**Exercise instructions**:
1. According to the gum disease text, what share of people have immune systems that overreact to the bad bacteria in their mouths?
2. Continue the gum disease text from the point where it ends.

Gum Disease - RichmondRichmond Richmond Road

What is Periodontal Disease?

Gum disease proper is characterised by the irreversible destruction of the periodontium (structures holding the teeth in) as a result of the immune reaction between us and bacterial plaque at gum margins. The result is pocketing, gum recession, bone destruction and bleeding which can eventually lead to tooth mobility and eventual tooth loss.Periodontitis requires further treatment than Gingivitis. Patients will require thorough debridement of all accessible tooth surfaces. Sometimes this may require local anaesthetic.

In more severe cases, the patient may be referred to a local Periodontal Specialist for an opinion and possible treatment. Following the initial therapy maintenance is often provided between the two practices long term.

Some patients may benefit from the use of antimicrobials to supplement their treatment such as antibiotics, either systemic or local, and Periochips (small self dissolving chips inserted into pockets which release antimicrobials directly to the pocket flora to help eliminate stubborn residual bacteria). This treatment is very successful and will help slow down the rate of destruction and hopefully prevent the loss of the affected teeth.

Gum Disease

Why might I be susceptible?

Periodontal disease is the number one cause of tooth loss amongst adults. This is because a certain number of people (15-20%) have immune systems that overreact to the bad bacteria in their mouths. When this overreaction occurs, the immune system attacks and breaks down the bone and tissue that surround the tooth. This destruction is not predictable and can occur sporadically. None of us knows if we are part of this 15-20% because we can’t usually feel or notice the onset of gum and bone (periodontal) disease. Both adults and children should be routinely checked for gum disease.

**Available data**:
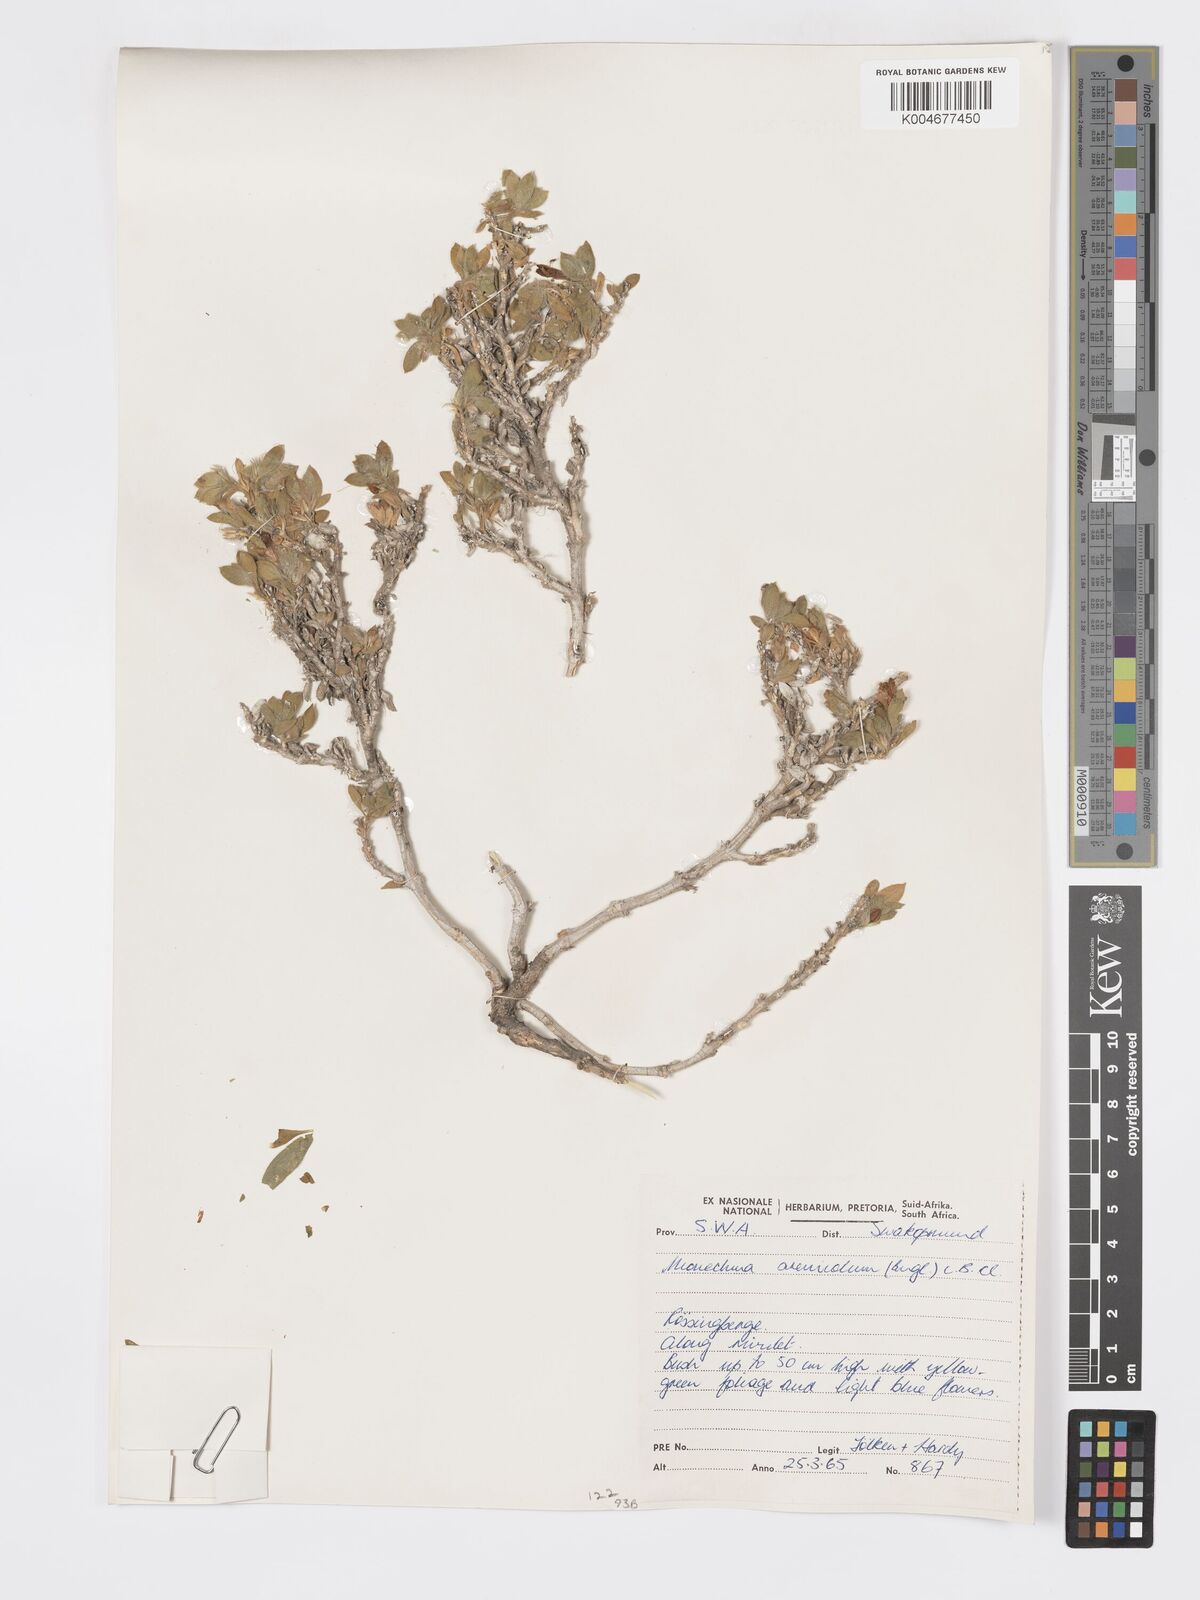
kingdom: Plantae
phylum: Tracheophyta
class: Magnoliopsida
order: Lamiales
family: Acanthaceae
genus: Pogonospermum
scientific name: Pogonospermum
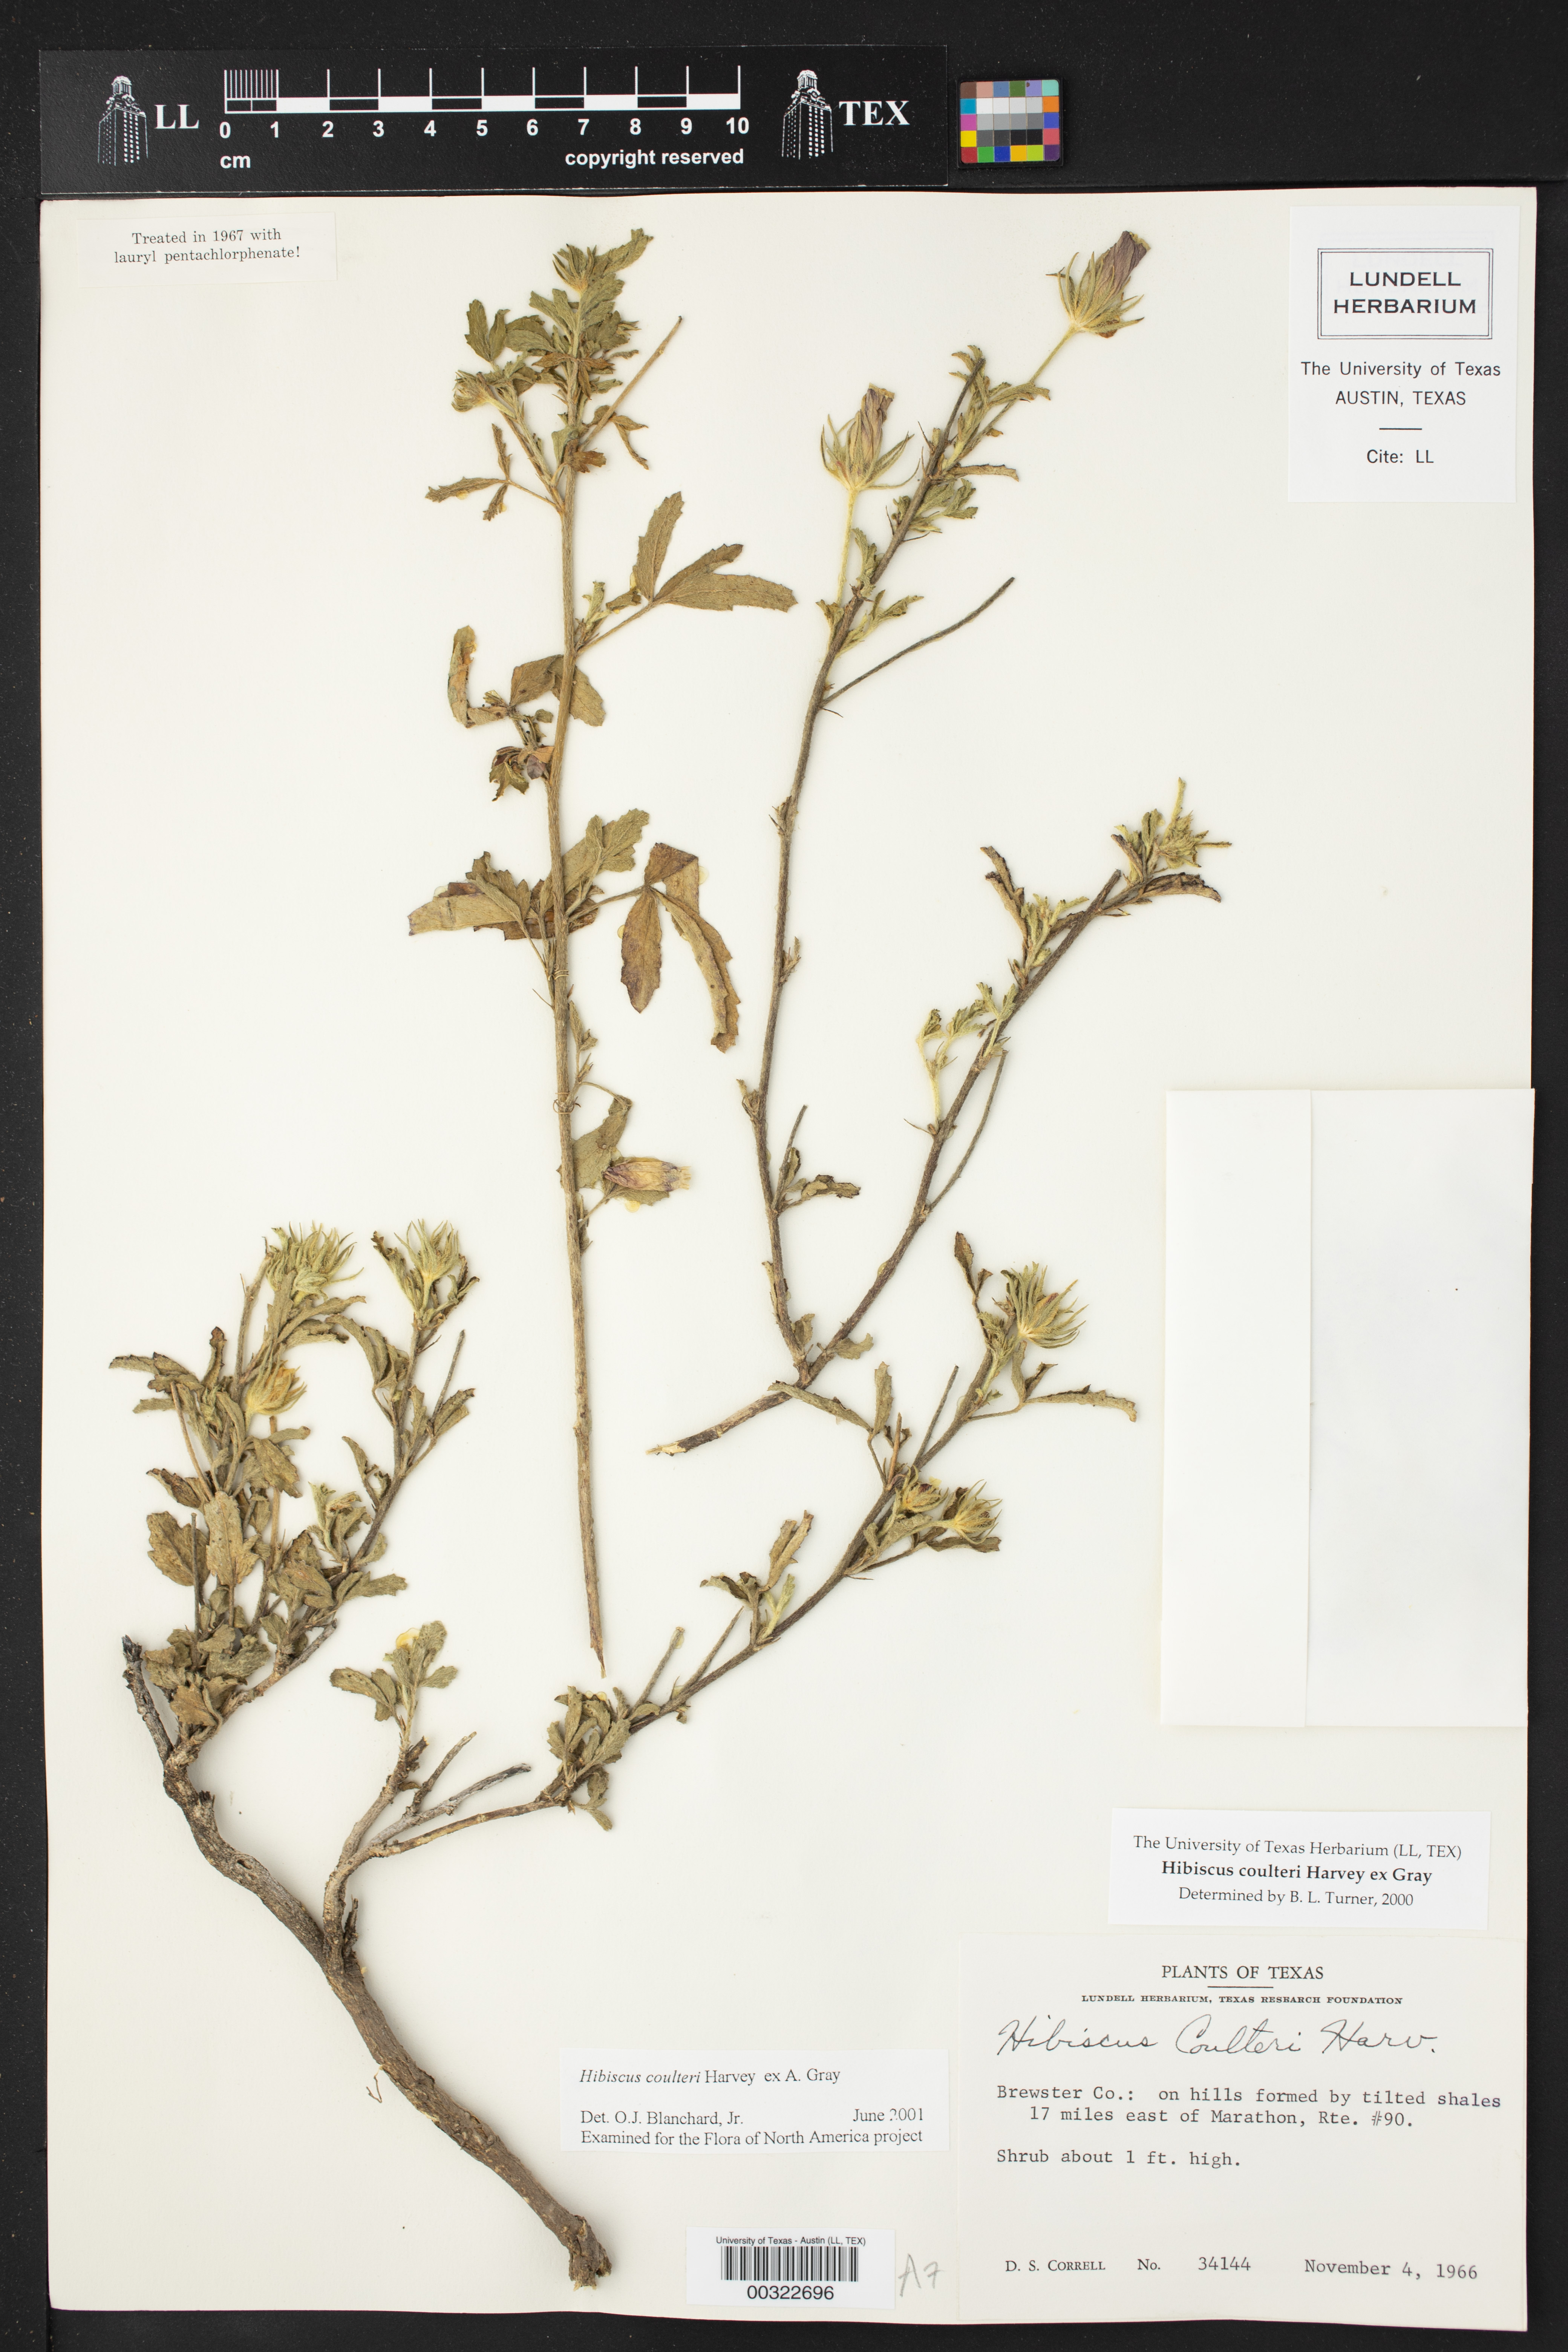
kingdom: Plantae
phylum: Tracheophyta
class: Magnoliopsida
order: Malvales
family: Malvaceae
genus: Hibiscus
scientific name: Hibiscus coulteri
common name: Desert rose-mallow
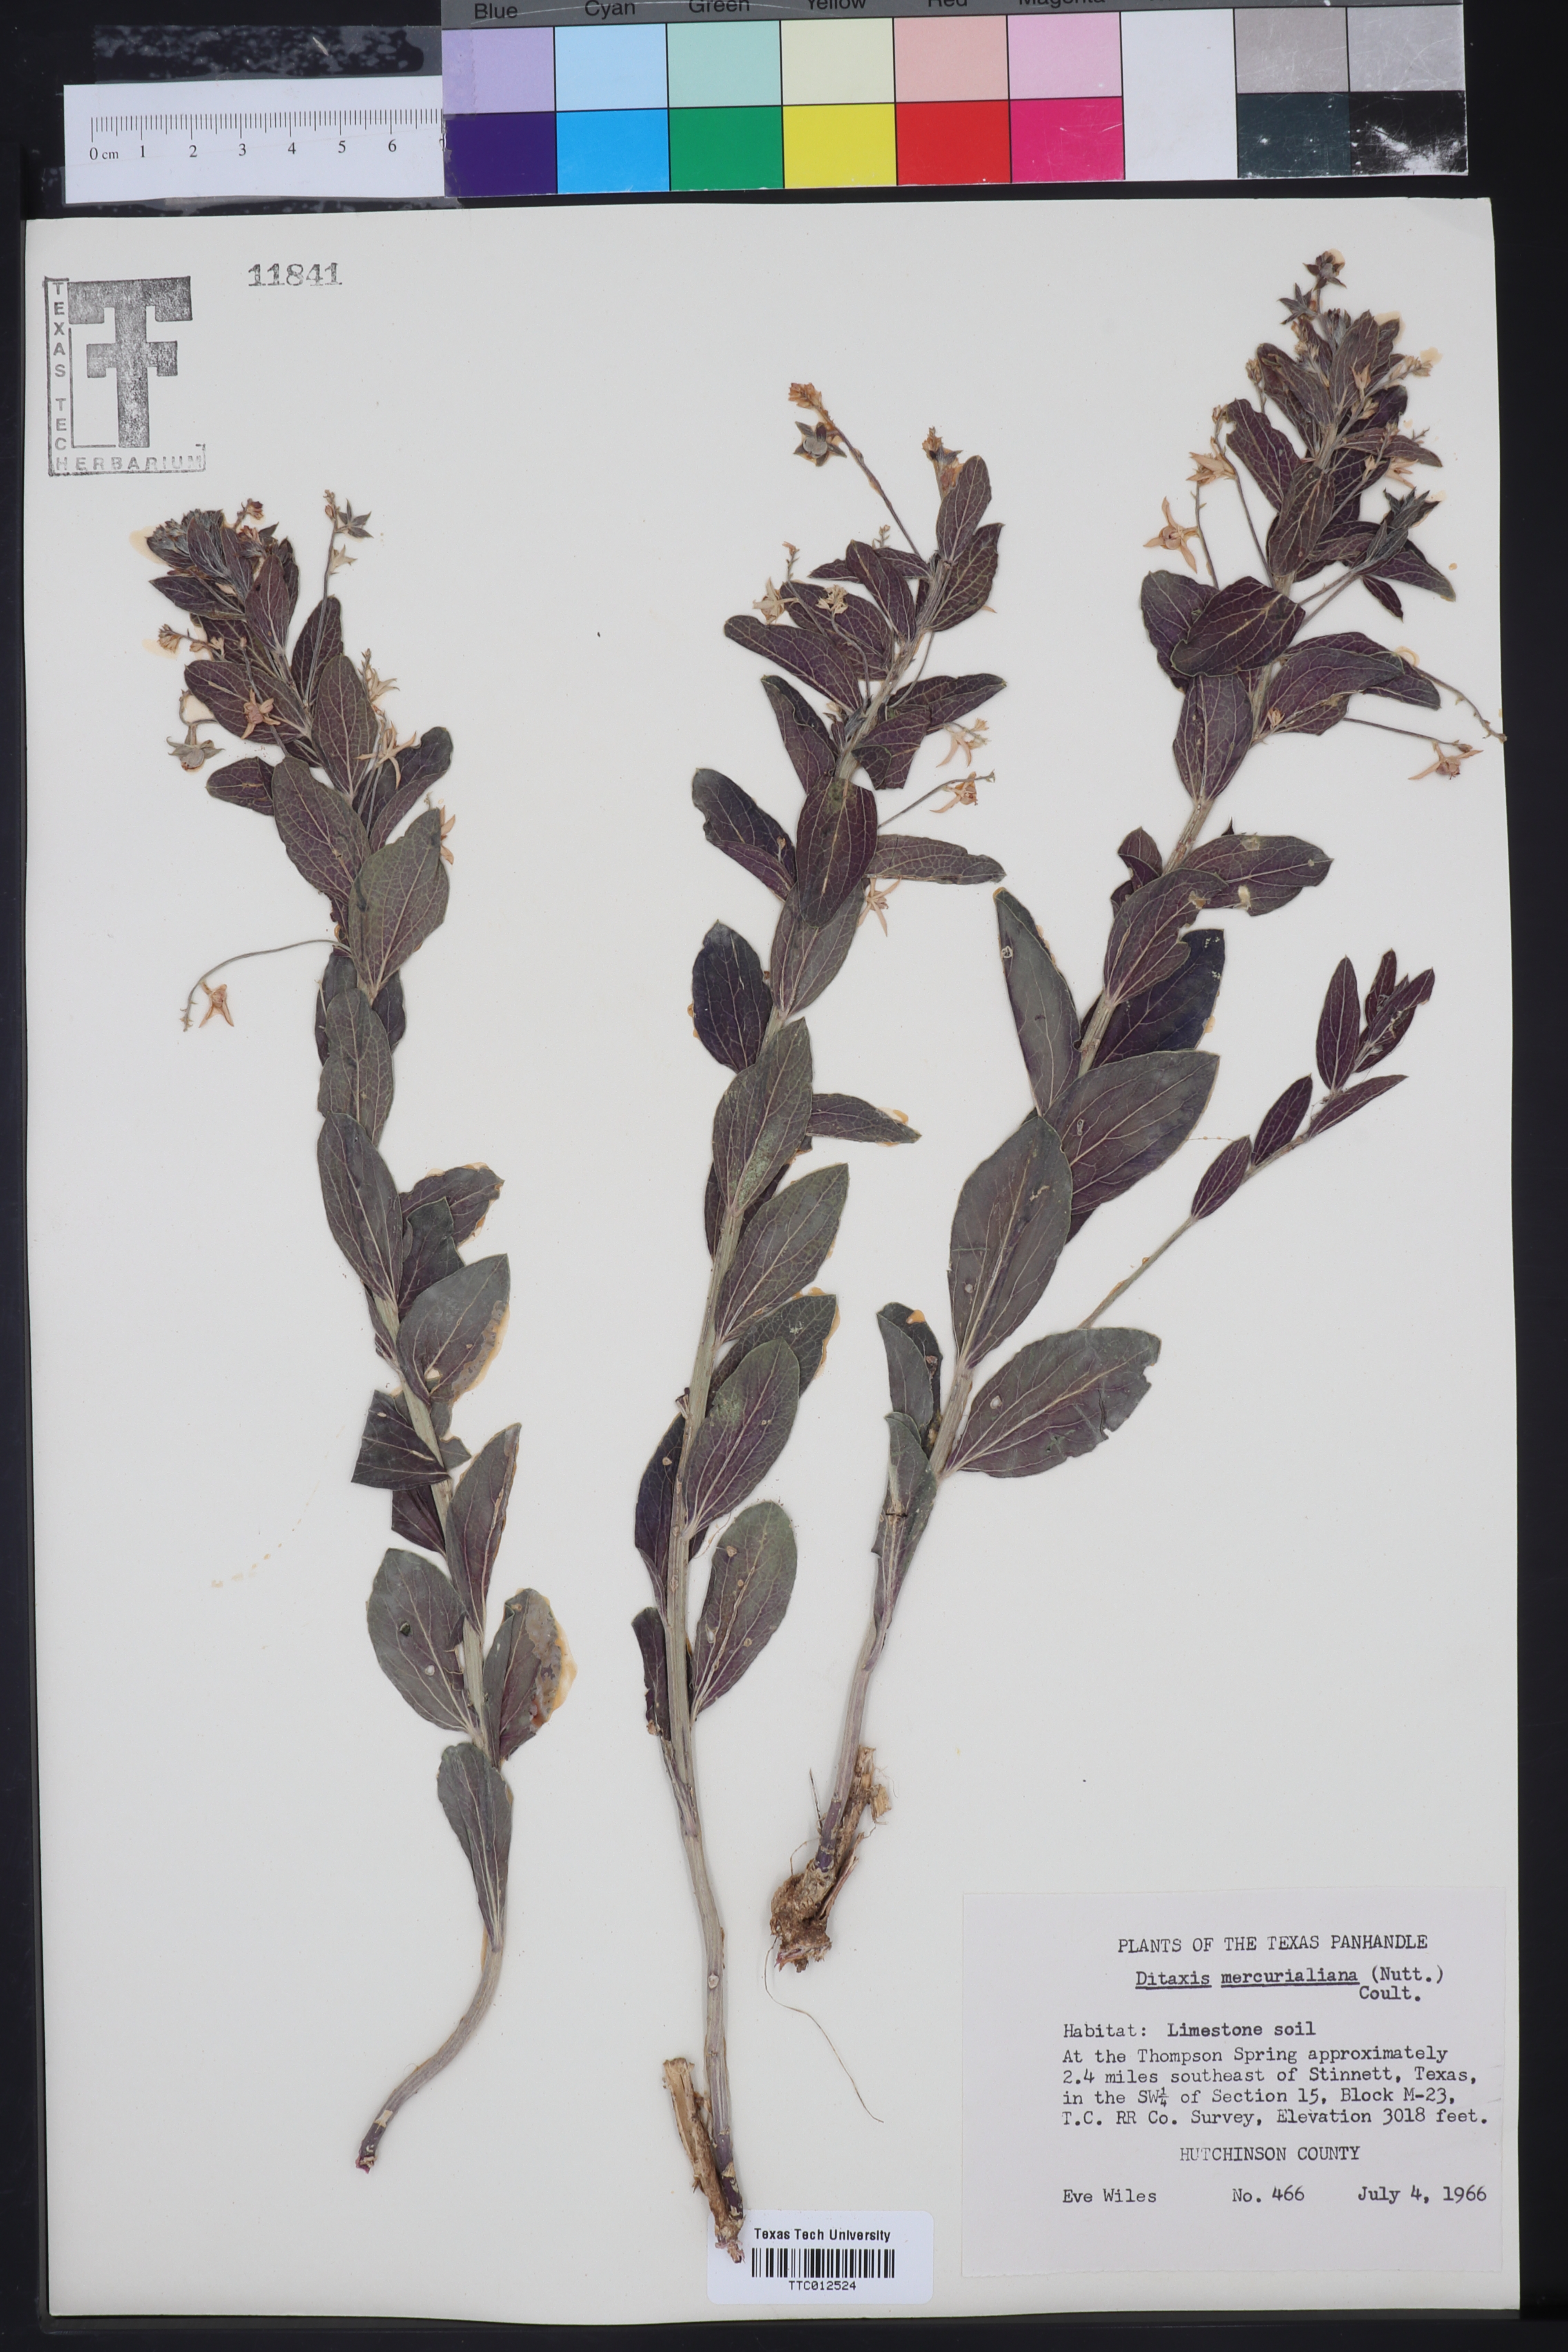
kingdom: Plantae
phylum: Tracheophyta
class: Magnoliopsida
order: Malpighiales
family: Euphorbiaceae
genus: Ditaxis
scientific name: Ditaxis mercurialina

**Outputs for the tasks**:
1. 15-20%

2.
Keeping your gums in shape

Keep in mind that healthy gums DON’T BLEED. You are the key player on the hygiene team. If you don’t do the essential daily brushing and flossing, the rest of your dental team (the dentist and hygienist) are playing short-handed. However, despite everyone fighting the good fight, stubborn plaque and bacteria will require some new maintenance techniques for battling gum infection.

GUM DISEASE IS NOT CURABLE, BUT IT IS TREATABLE, AND IN MOST CASES, CONTROLLABLE

Links to Systemic Disease

As well as tooth decay and gum disease, poor oral hygiene has been linked to systemic disease. Studies are now linking gum disease with many other conditions including heart disease and stroke. Scientists believe that inflammation caused by the bacteria involved with periodontal disease may be responsible for the association. Untreated gum disease increases a susceptible individual’s risk. Early detection leads to easier and simpler treatment and to a better quality of life.

Can smoking cause Gum Disease?

Smokers have been shown to not only suffer with a more aggressive form periodontal disease but also to show a poorer response to treatment. They have more teeth affected by periodontal disease; have deeper pocketing, less bleeding and greater bony destruction. Data also shows smokers lose more teeth than those who do not.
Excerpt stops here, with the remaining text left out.